Early seventeenth-century Italy saw a revolution in instrumental music. Large, varied, and experimental, the new instrumental repertoire was crucial for the Western tradition—but the impulses that gave rise to it have yet to be fully explored.Curious and Modern Inventions offers fresh insight into the motivating forces behind this music, tracing it to a new conception of instruments of all sorts—whether musical or scientific—as vehicles of discovery.
Rebecca Cypess shows that early modern thinkers were fascinated with instrumental technologies. The telescope, the clock, the pen, the lute—these were vital instruments for leading thinkers of the age, from Galileo Galilei to Giambattista Marino. No longer used merely to remake an object or repeat a process already known, instruments were increasingly seen as tools for open-ended inquiry that would lead tonew knowledge. Engaging with themes from the history of science, literature, and the visual arts, this study reveals the intimate connections between instrumental music and the scientific and artisanal tools that served to mediate between individuals and the world around them.

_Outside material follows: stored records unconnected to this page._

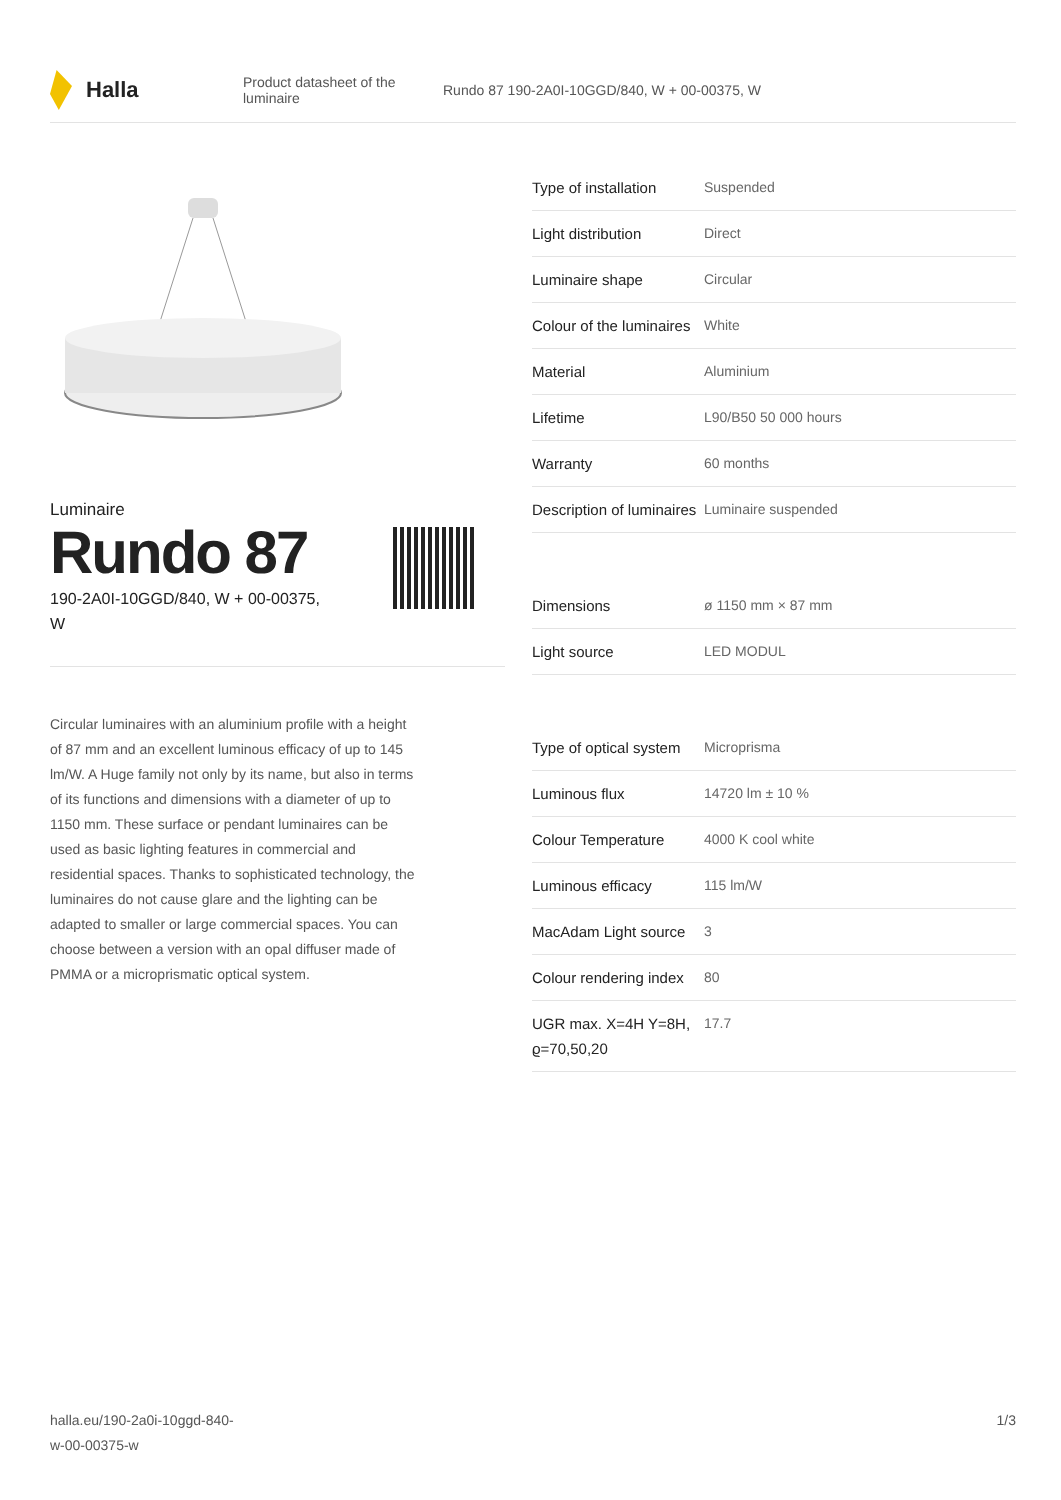Halla
Product datasheet of the luminaire Rundo 87 190-2A0I-10GGD/840, W + 00-00375, W
Luminaire
Rundo 87
190-2A0I-10GGD/840, W + 00-00375, W
Circular luminaires with an aluminium profile with a height of 87 mm and an excellent luminous efficacy of up to 145 lm/W. A Huge family not only by its name, but also in terms of its functions and dimensions with a diameter of up to 1150 mm. These surface or pendant luminaires can be used as basic lighting features in commercial and residential spaces. Thanks to sophisticated technology, the luminaires do not cause glare and the lighting can be adapted to smaller or large commercial spaces. You can choose between a version with an opal diffuser made of PMMA or a microprismatic optical system.
| Type of installation | Suspended |
| Light distribution | Direct |
| Luminaire shape | Circular |
| Colour of the luminaires | White |
| Material | Aluminium |
| Lifetime | L90/B50 50 000 hours |
| Warranty | 60 months |
| Description of luminaires | Luminaire suspended |
| Dimensions | ø 1150 mm × 87 mm |
| Light source | LED MODUL |
| Type of optical system | Microprisma |
| Luminous flux | 14720 lm ± 10 % |
| Colour Temperature | 4000 K cool white |
| Luminous efficacy | 115 lm/W |
| MacAdam Light source | 3 |
| Colour rendering index | 80 |
| UGR max. X=4H Y=8H, ϱ=70,50,20 | 17.7 |
halla.eu/190-2a0i-10ggd-840-
w-00-00375-w 1/3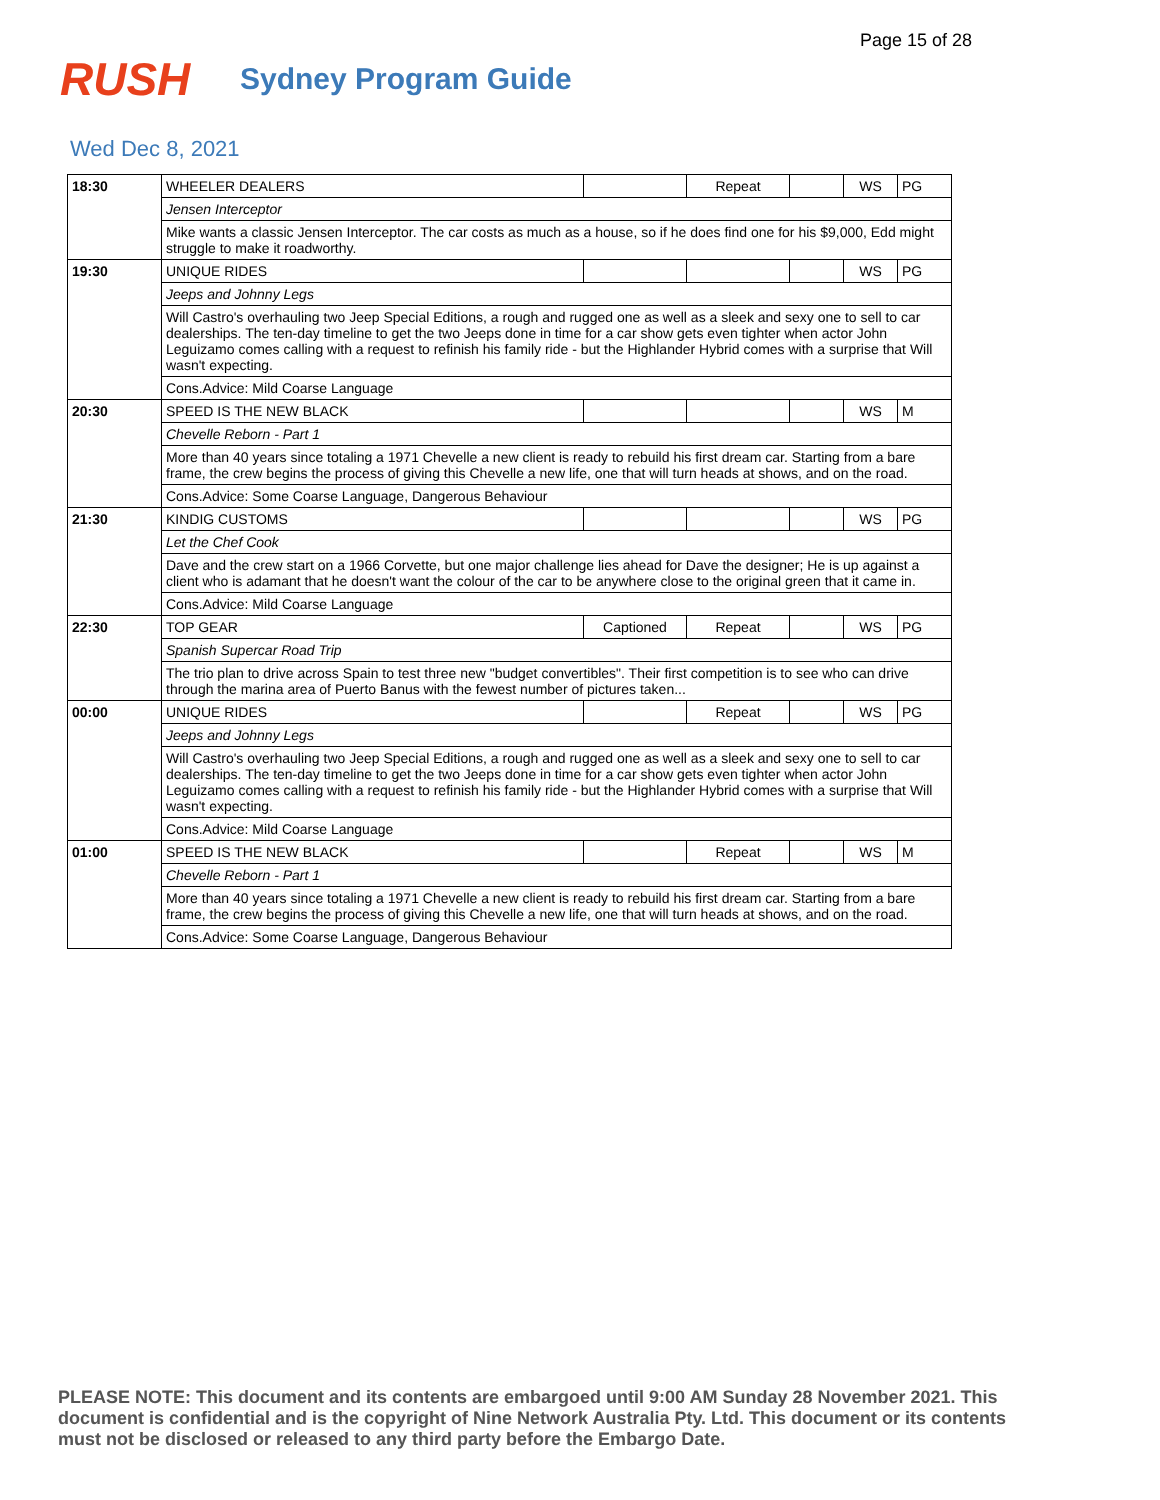Page 15 of 28
RUSH
Sydney Program Guide
Wed Dec 8, 2021
| 18:30 | WHEELER DEALERS | | Repeat | | WS | PG |
| | Jensen Interceptor | | | | | |
| | Mike wants a classic Jensen Interceptor. The car costs as much as a house, so if he does find one for his $9,000, Edd might struggle to make it roadworthy. | | | | | |
| 19:30 | UNIQUE RIDES | | | | WS | PG |
| | Jeeps and Johnny Legs | | | | | |
| | Will Castro's overhauling two Jeep Special Editions, a rough and rugged one as well as a sleek and sexy one to sell to car dealerships. The ten-day timeline to get the two Jeeps done in time for a car show gets even tighter when actor John Leguizamo comes calling with a request to refinish his family ride - but the Highlander Hybrid comes with a surprise that Will wasn't expecting. | | | | | |
| | Cons.Advice: Mild Coarse Language | | | | | |
| 20:30 | SPEED IS THE NEW BLACK | | | | WS | M |
| | Chevelle Reborn - Part 1 | | | | | |
| | More than 40 years since totaling a 1971 Chevelle a new client is ready to rebuild his first dream car. Starting from a bare frame, the crew begins the process of giving this Chevelle a new life, one that will turn heads at shows, and on the road. | | | | | |
| | Cons.Advice: Some Coarse Language, Dangerous Behaviour | | | | | |
| 21:30 | KINDIG CUSTOMS | | | | WS | PG |
| | Let the Chef Cook | | | | | |
| | Dave and the crew start on a 1966 Corvette, but one major challenge lies ahead for Dave the designer; He is up against a client who is adamant that he doesn't want the colour of the car to be anywhere close to the original green that it came in. | | | | | |
| | Cons.Advice: Mild Coarse Language | | | | | |
| 22:30 | TOP GEAR | Captioned | Repeat | | WS | PG |
| | Spanish Supercar Road Trip | | | | | |
| | The trio plan to drive across Spain to test three new "budget convertibles". Their first competition is to see who can drive through the marina area of Puerto Banus with the fewest number of pictures taken... | | | | | |
| 00:00 | UNIQUE RIDES | | Repeat | | WS | PG |
| | Jeeps and Johnny Legs | | | | | |
| | Will Castro's overhauling two Jeep Special Editions, a rough and rugged one as well as a sleek and sexy one to sell to car dealerships. The ten-day timeline to get the two Jeeps done in time for a car show gets even tighter when actor John Leguizamo comes calling with a request to refinish his family ride - but the Highlander Hybrid comes with a surprise that Will wasn't expecting. | | | | | |
| | Cons.Advice: Mild Coarse Language | | | | | |
| 01:00 | SPEED IS THE NEW BLACK | | Repeat | | WS | M |
| | Chevelle Reborn - Part 1 | | | | | |
| | More than 40 years since totaling a 1971 Chevelle a new client is ready to rebuild his first dream car. Starting from a bare frame, the crew begins the process of giving this Chevelle a new life, one that will turn heads at shows, and on the road. | | | | | |
| | Cons.Advice: Some Coarse Language, Dangerous Behaviour | | | | | |
PLEASE NOTE: This document and its contents are embargoed until 9:00 AM Sunday 28 November 2021. This document is confidential and is the copyright of Nine Network Australia Pty. Ltd. This document or its contents must not be disclosed or released to any third party before the Embargo Date.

We are by now accustomed to the notion that great instrumental music can take hold of our emotions and intellects with unique and potent immediacy. However, instrumental music’s power to transport and transform has a distinctive material and cultural history—one with deep roots, argues Rebecca Cypess, in the intellectual, artistic, and artisanal milieu of early 17th-century Italy, with its artisan-inventors, virtuoso performers, and philosopher-scientists, Galileo among them. Through a series of lively case studies, Cypess shows how the unparalleled rise of a virtuosic, experimental, and idiomatic repertory for strings and the keyboard by Frescobaldi and his fellow composer-performers was part of a unique historical moment when instrumentality and artisanship in general were radically re-envisioned as means of discovery. Here was a method of inquiry—harnessed by the musical instruments as much as by the newly-invented telescope, clock, barometer, and pen—that seemed more potent than any yet discovered to explain and to be moved by the fundamental workings of nature. No longer merely used to re-make an object, or to repeat a process already known, instruments were now increasingly seen as tools for open-ended inquiry. This interdisciplinary study argues that the new repertory instrumental music grew out of the early modern fascination with instruments of all kinds—scientific and artisanal tools that served as mediators between individuals and the world around them.